The employees have the technical and managerial abilities for the job but they lack the necessary foreign language skills. The practice of paying for the foreign language training of otherwise qualified employees is common among many employers. Increasingly, however, employers are avoiding this extra expense by emphasizing the requirement for foreign language skills during the hiring process. Richard Moore, Vice-President of the Arlington-Virginia Branch of John and Snow Incorporated, a public health consulting firm, admits that he gives preference to people who know a foreign language, even if the language isn’t required for their job.

This new trend toward emphasizing foreign language skills is opening doors for many individuals who have risen to the challenge. When they are seeking a new job or advancement at their current company, bilingual and multilingual individuals often have the competitive edge. In fact, in some cases, the need for foreign language speakers is so great that companies go to the language departments, rather than the business departments, of universities, to recruit upcoming graduates.

For example, recently 30 Boston University students from the Schools Spanish Program were recruited for jobs in Venezuela. This doesn’t mean that you must have a foreign language major to benefit professionally. In fact, despite popular belief, in a business situation, you don’t even have to be fluent in a foreign language. According to Lorraine Smith, President of the Language Exchange in Washington, D. C, even knowing a little of a foreign language puts a foreign individual at ease, and consequently, increases the communication and negotiation potential of the situation.

#### [WHAT THE EXERCISE ASKS]
Using the passage on foreign language skills in the workplace, explain in one to three sentences why even limited knowledge of a foreign language is useful in a business situation. Rely only on the passage above to complete what follows.

#### [SOURCE MATERIAL]
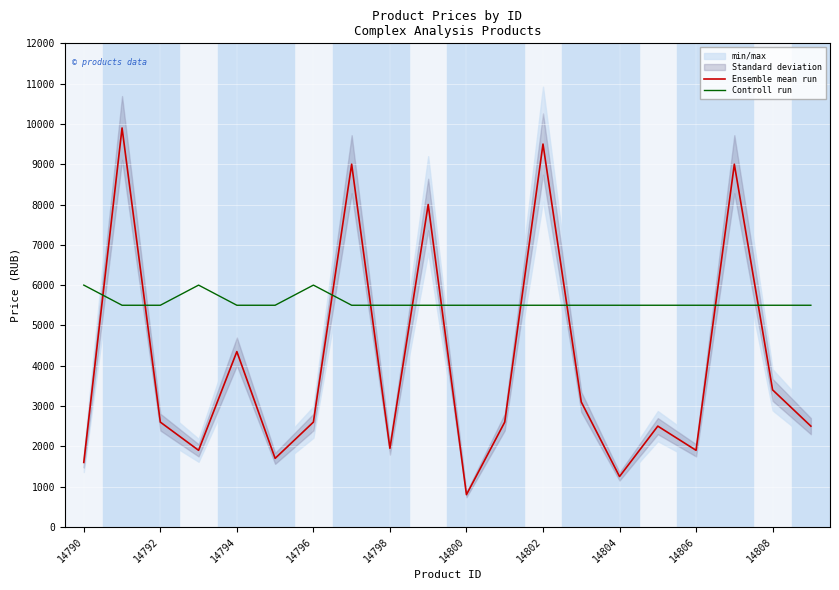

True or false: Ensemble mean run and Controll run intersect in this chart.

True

#### [RESPONSE TO THE TASK]
According to Lorraine Smith, knowing even a little of a foreign language puts a foreign individual at ease. This in turn increases the communication and negotiation potential of the situation.